§ THE PROBLEM
Repeat the whole listing word for word, skipping pictures.

§ DATA BLOCK
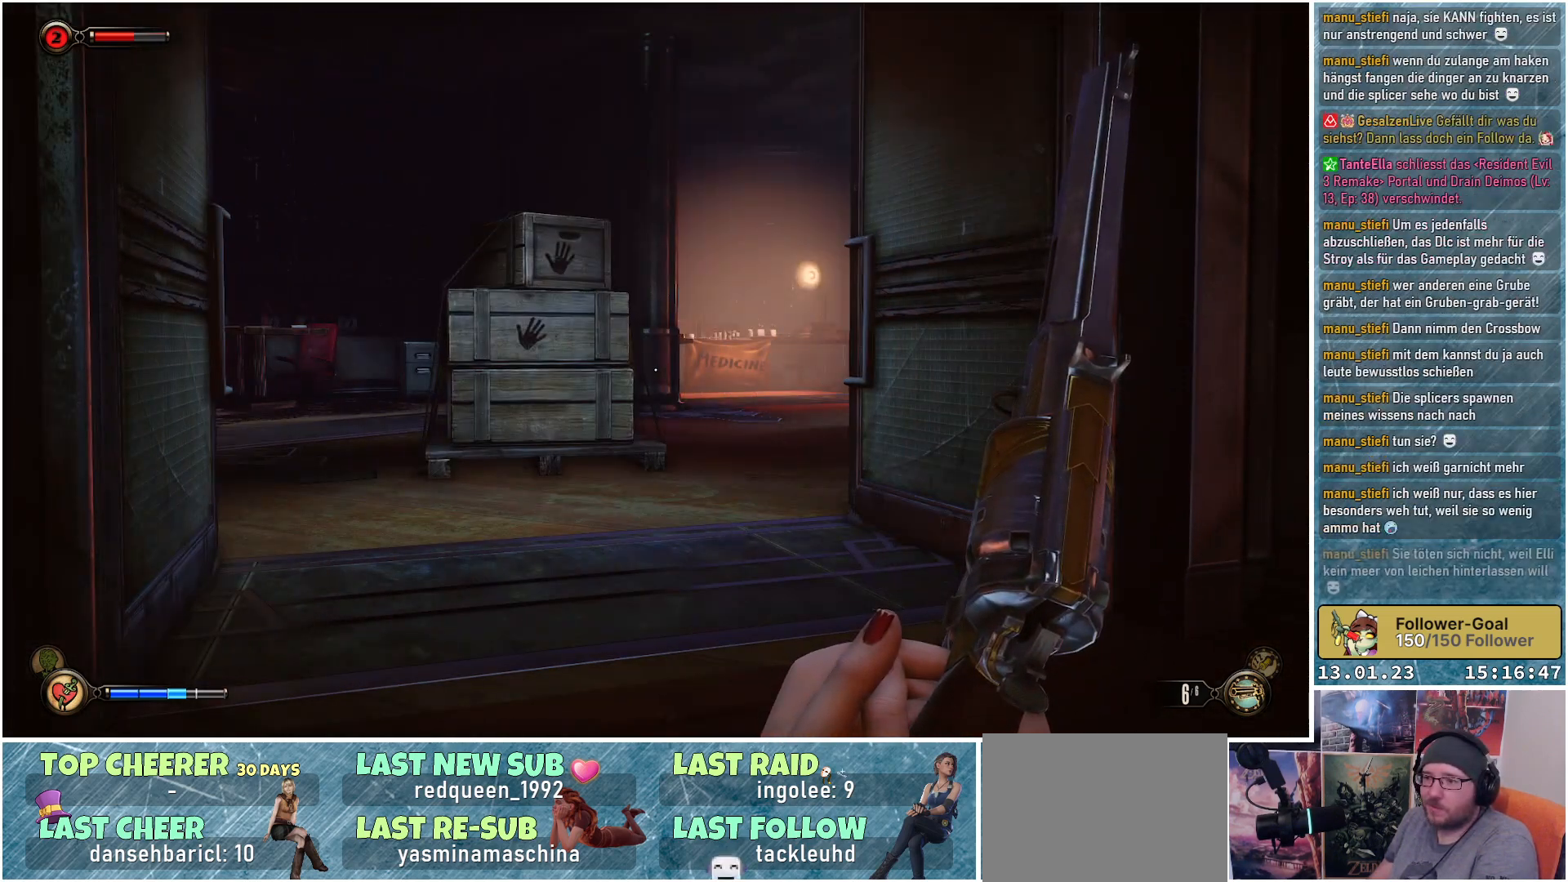
{"buttons": [], "left_stick": "up", "right_stick": "center", "events": [[134, "left_stick", "up"]]}
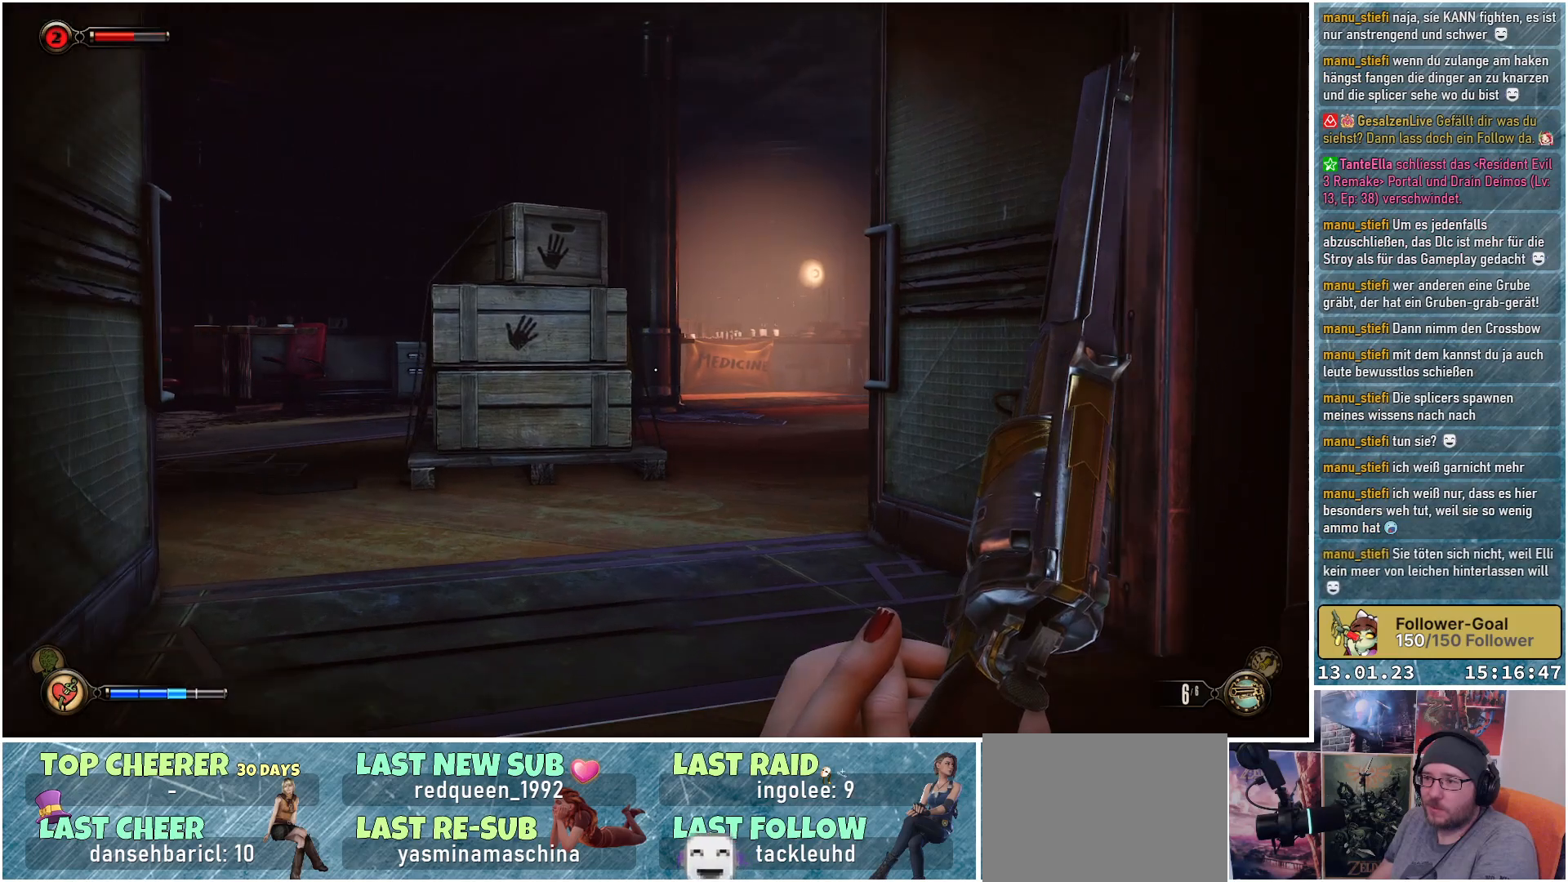
{"buttons": [], "left_stick": "up-left", "right_stick": "right", "events": [[217, "right_stick", "right"], [300, "left_stick", "up-left"]]}
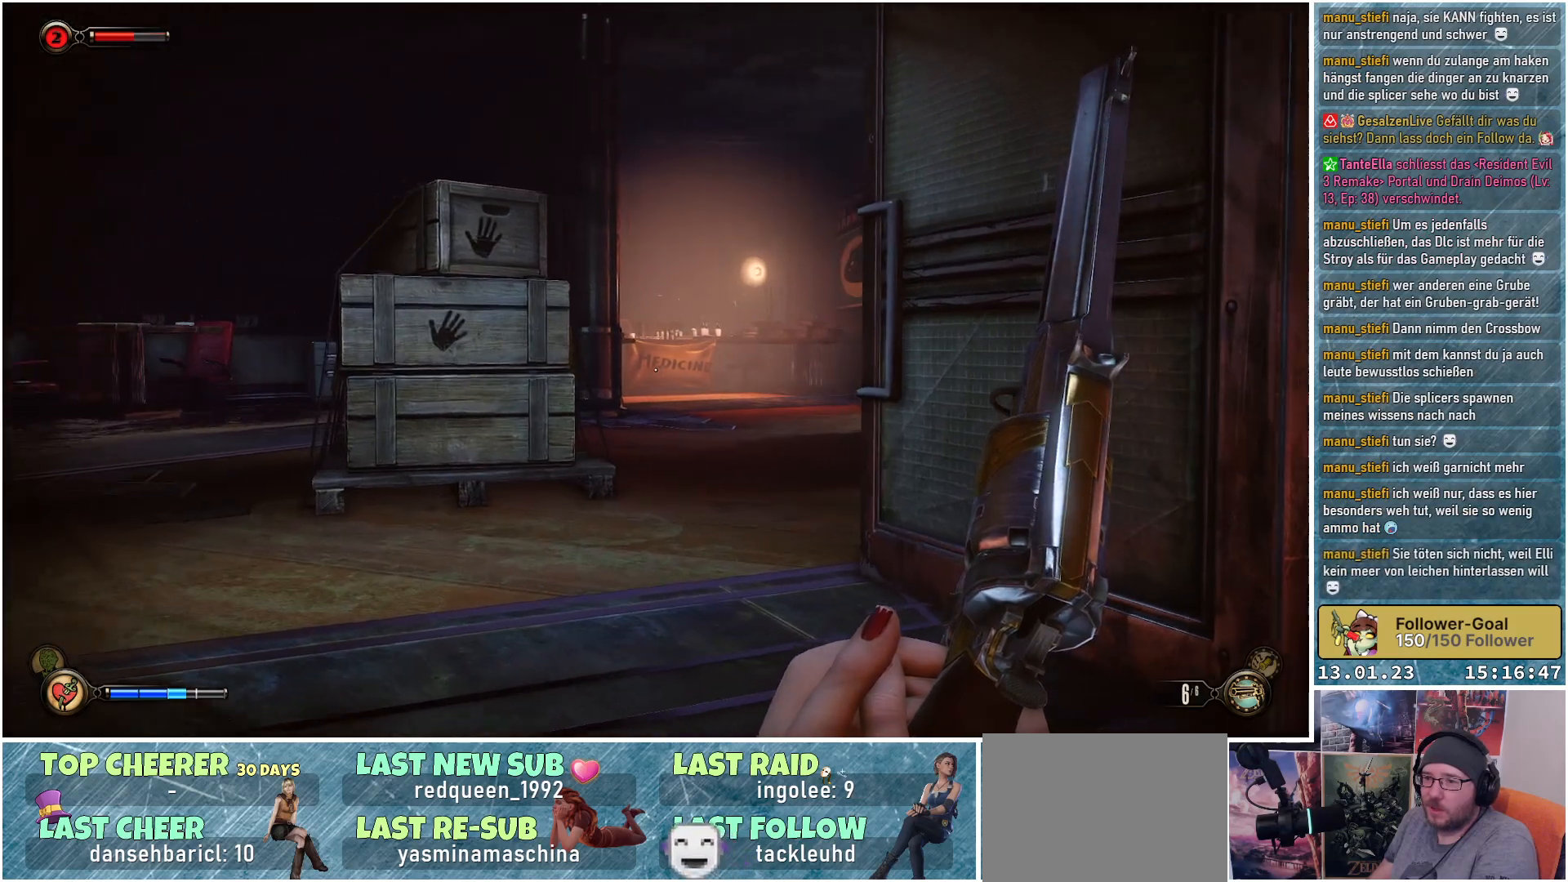
{"buttons": [], "left_stick": "up-left", "right_stick": "right", "events": []}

§ EXPECTED ANSWER
{"buttons": [], "left_stick": "up", "right_stick": "center", "events": [[134, "left_stick", "up"]]}
{"buttons": [], "left_stick": "up-left", "right_stick": "right", "events": [[217, "right_stick", "right"], [300, "left_stick", "up-left"]]}
{"buttons": [], "left_stick": "up-left", "right_stick": "right", "events": []}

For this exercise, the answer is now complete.